Lo particular de aquella ocasión era el público: campesinos y pescadores que no hablaban español, pero que, sin embargo, parecían entenderlo todo.
En aquella noche mágica, Guillermo no necesitó traducciones. Con su voz cálida y caribeña, logró trascender el idioma, convirtiendo la barrera lingüística en un puente invisible. Nadie prestaba ya atención a las letras; la gente simplemente escuchaba y sentía, levitando sobre el pasto en un estado de gracia inexplicable, como si una fuerza invisible los elevara. La voz de Guillermo, como siempre, tenía la capacidad de hechizar, de apaciguar y, a la vez, de despertar.
Decía que las estrellas provocan respeto, éxtasis, afecto y grandes celos. Guillermo Anderson infundió todos esos sentimientos en los corazones de quienes tuvimos la suerte de escucharlo y conocerlo. Pocos artistas hondureños lograron lo que él: tender puentes entre culturas, regiones y generaciones sin pretensiones, con la simple fuerza de su música y su humanidad. Guillermo nunca buscó el aplauso fácil ni los reflectores. Fue, sin duda, el catracho más querido de Mesoamérica, el trovador que hizo del Caribe un himno universal.

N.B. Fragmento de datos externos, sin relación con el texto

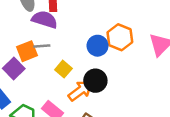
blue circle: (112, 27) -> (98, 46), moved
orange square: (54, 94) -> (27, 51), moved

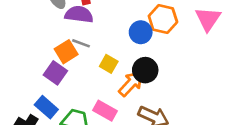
gray line: (42, 46) -> (81, 43), turned 35

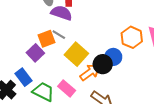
orange hexagon: (163, 19) -> (132, 37), moved
blue circle: (141, 32) -> (113, 57), moved
yellow square: (109, 64) -> (76, 54), size x1.6

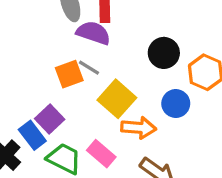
purple square: (35, 53) -> (50, 119), moved
black circle: (103, 64) -> (164, 53), moved
orange arrow: (90, 72) -> (139, 128), turned 40

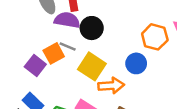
black circle: (164, 53) -> (92, 28), moved
purple square: (50, 119) -> (35, 66), moved

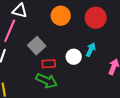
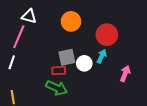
red circle: (96, 18) -> (107, 35), moved
gray square: (37, 46) -> (67, 57), moved, turned 30

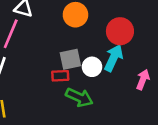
cyan arrow: (102, 56) -> (114, 58), size x1.5
green arrow: (57, 88) -> (79, 97), moved

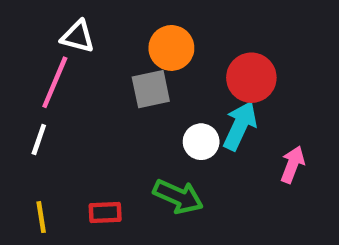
gray square: (70, 59) -> (151, 89), moved
red rectangle: (60, 76) -> (105, 213), moved

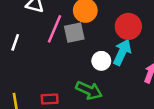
pink line: (55, 82) -> (55, 29), moved
white line: (39, 139) -> (15, 42), moved

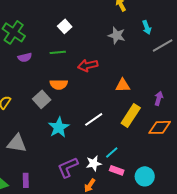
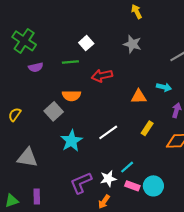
white square: (65, 26) -> (86, 43), moved
cyan arrow: (147, 27) -> (164, 87), moved, turned -56
yellow rectangle: (131, 115) -> (147, 128), size x0.6
cyan circle: (145, 176) -> (153, 186), moved

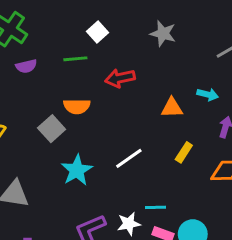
cyan line: (127, 167) -> (156, 207), turned 40

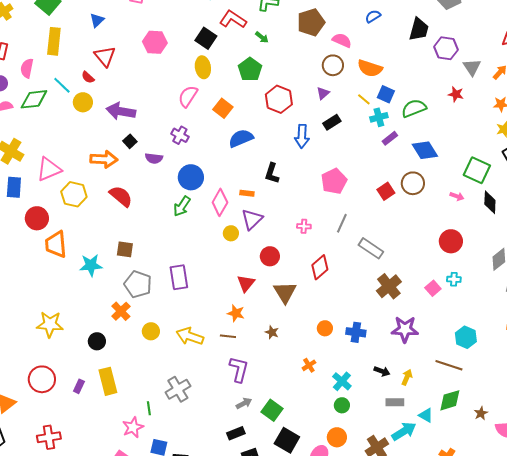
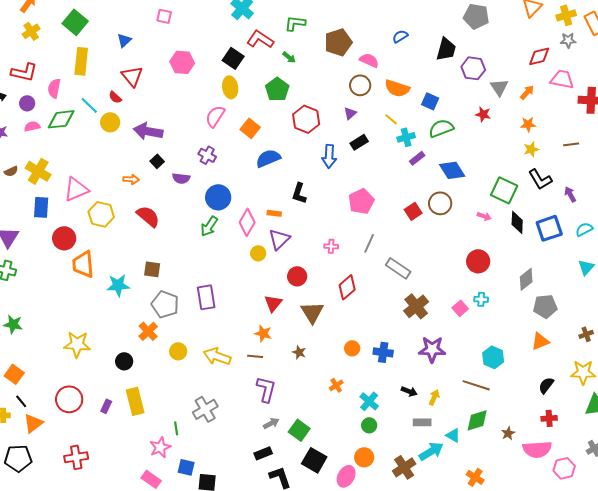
blue square: (386, 94) -> (430, 101), moved
orange arrow: (104, 159) -> (131, 179), size x0.6

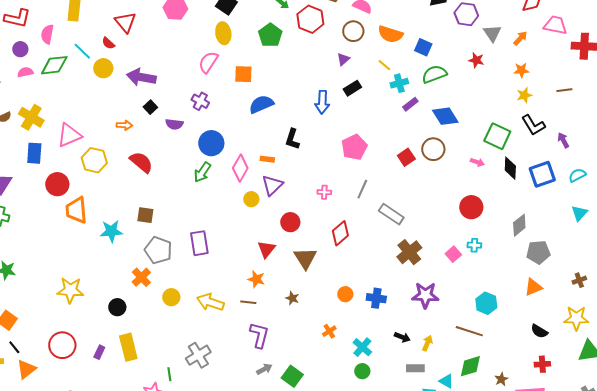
red hexagon: (306, 119) -> (310, 19), moved
orange square: (250, 128) -> (243, 74), turned -36
black semicircle: (546, 385) -> (539, 331), turned -96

Prefiero recordarlo como él seguramente lo habría querido: con el afectuoso privilegio de haberlo conocido y el agradecimiento eterno por habernos dejado un legado musical sublime e indestructible.
Cada vez que su voz resuena en una canción, Guillermo revive, con la misma fuerza con la que cantó para mares, montañas y aldeas olvidadas. Y así, bajo el cielo estrellado que tantas veces lo escuchó, sigue viajando con su guitarra, llevándonos a todos de jalón a las profundidades de un Caribe que, gracias a él, jamás será olvidado”.